Los Angeles County Sheriff Lee Baca meanwhile condemned the budget, saying other cuts to local government would force authorities across the state to shut down jails or slash officers from street patrol.

"I think it is one thing to have a natural disaster... but it is another thing to have local cities and counties hit by a disaster predicated on the irresponsible actions of the state legislators," Baca told the Times.

California's fiscal woes have deepened as the state reels under the effects of the recession, which have sent unemployment and home foreclosures soaring and state revenues plunging to levels not seen since the 1990s.

The budget crisis pushed the state to the brink of bankruptcy and forced California to start paying its bills with IOUs earlier this month.

The details of the budget -- designed to plug a 26.3-billion-dollar gap in California's finances -- have not been formally released. The budget plan is to be put before lawmakers in Sacramento for approval on Thursday.

However public employees and local governments voiced opposition to the proposed budget on Tuesday as details began to filter out.

Monday's deal reportedly allows for some 15 billion dollars in spending cuts, including slashing around nine billion dollars from schools, community colleges and state university programs.

It also cuts around 1.3 billion dollars from a state health care program for the poor as well some 124 million dollars from a scheme to provide health insurance to more than 900,000 children in low-income households.

"The budget revision that we are going to be voting on contains painful solutions for all Californians," California Assembly speaker Karen Bass said.

Although Democratic legislators have insisted future spending will return to previous levels when California's economy improves, sceptical union leaders urged the state assembly to reject the budget.

The leader of the California Federation of Teachers (CFT) responded to the budget with dismay.

"The priorities are wrong.

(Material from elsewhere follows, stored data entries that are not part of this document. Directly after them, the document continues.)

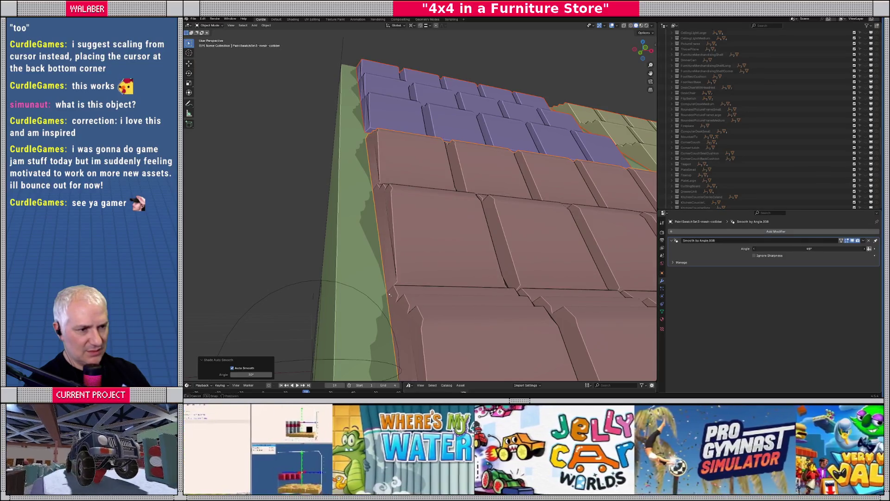
pyautogui.moveTo(408, 278)
pyautogui.mouseDown(button='middle')
pyautogui.moveTo(444, 234)
pyautogui.moveTo(490, 227)
pyautogui.mouseUp(button='middle')
pyautogui.moveTo(755, 249); pyautogui.dragTo(754, 249)
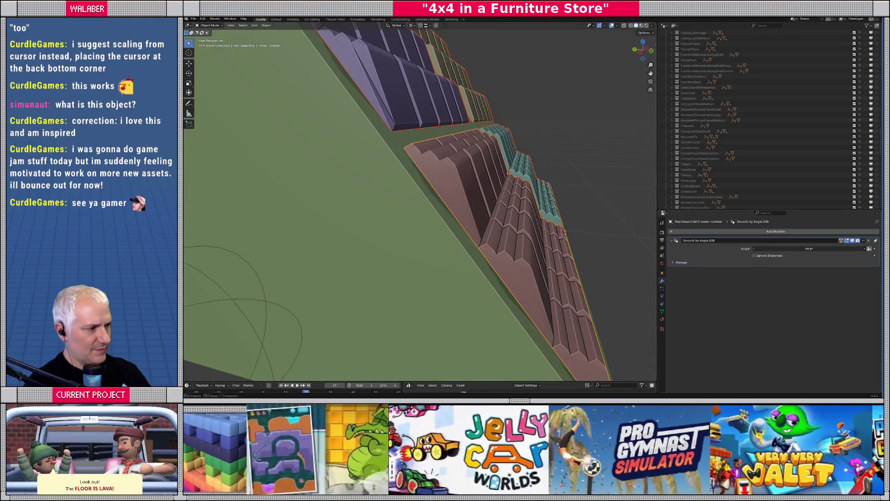
pyautogui.write('50')
pyautogui.press('Return')
pyautogui.moveTo(441, 223); pyautogui.dragTo(464, 279, button='middle')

Massive cuts to all levels of education while, at the same time, preserving unproductive corporate tax breaks, is a blueprint for further California decline," CFT President Marty Hittelman said.

The leader of the 340,000-strong California Teachers Association, David Sanchez, called on legislators to pass the budget to allow educators to plan for the future.

But Sanchez acknowledged that the cuts would see students return to school to find "fewer teachers, fewer course offerings and fewer resources."

"Class sizes will be painfully larger and many art, music, career technical education and other vital programs are gone," Sanchez said.

Analysts meanwhile noted that the budget included accounting tactics which would defer costs to the following fiscal year, something Schwarzenegger had earlier this year decried as "kicking the can down the alley."

Daniel J. B. Mitchell, professor at the University of California Los Angeles, said there was no quick fix to the state's budget woes.

"We keep squeezing and chopping away but each year we're incurring debt in one way or another for each time we run through this cycle," he told AFP.

"This budget proposal did kick the can down the alley.... There's all kinds of de facto borrowing built in to this and borrowing means you take the money now and pay it later."